-- EXERCISE AIM --
Give back exactly the lines of the material below, starting with the line with "fruit: present [233,167,255,193]" and going on through the line with "teapot: present [271,178,332,211]".

-- PROVIDED RECORDS --
>>
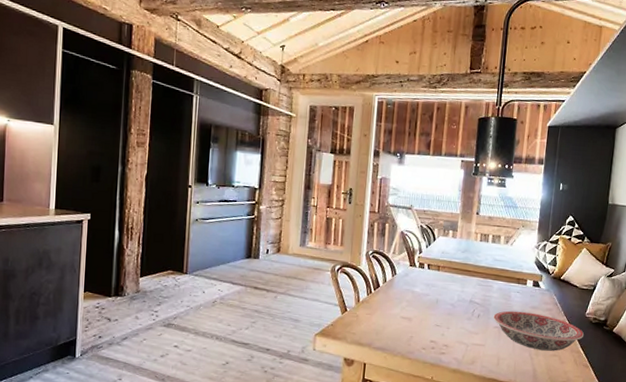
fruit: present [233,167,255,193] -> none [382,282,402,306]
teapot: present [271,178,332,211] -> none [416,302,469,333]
<<
>>
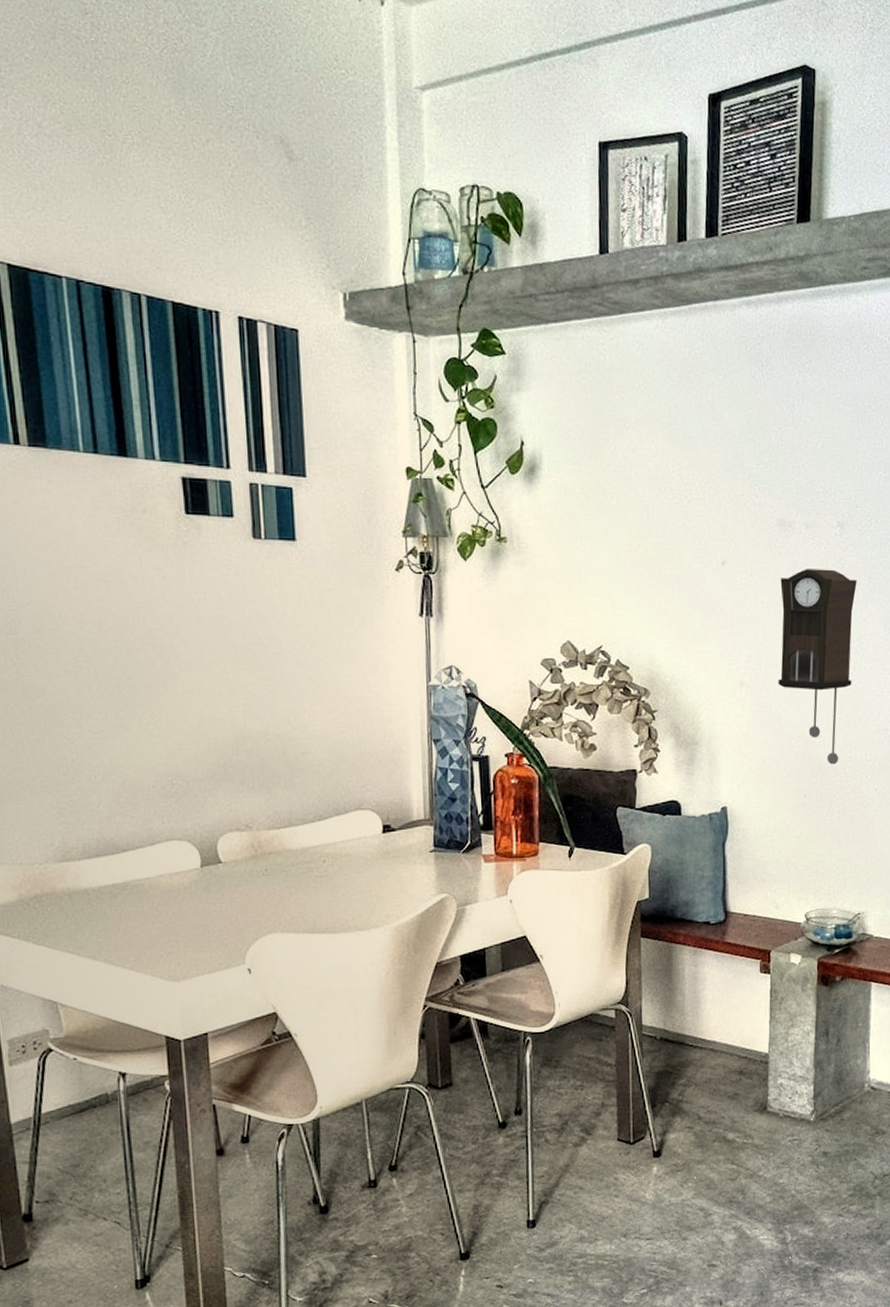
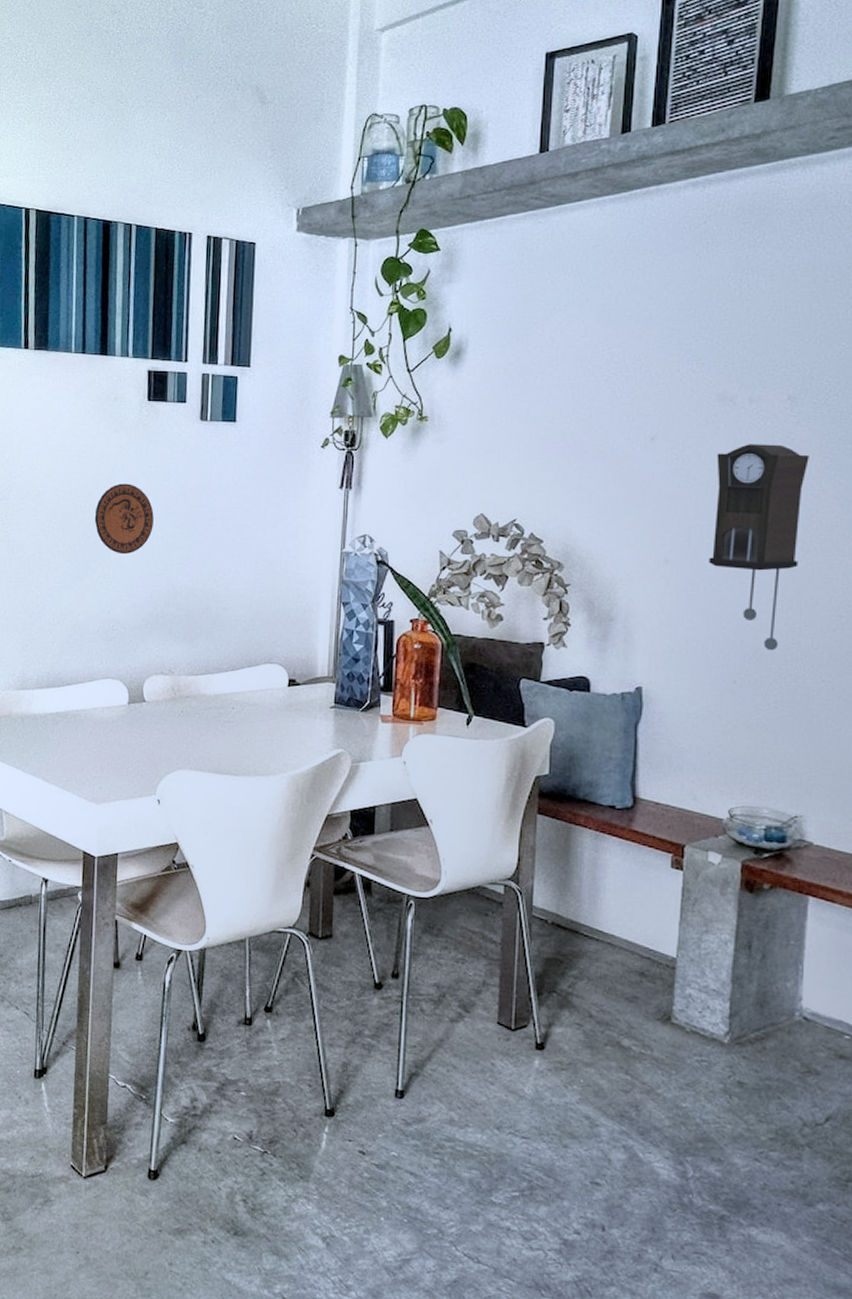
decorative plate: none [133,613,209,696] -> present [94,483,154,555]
<<
-- TASK RESULT --
fruit: present [233,167,255,193] -> none [382,282,402,306]
teapot: present [271,178,332,211] -> none [416,302,469,333]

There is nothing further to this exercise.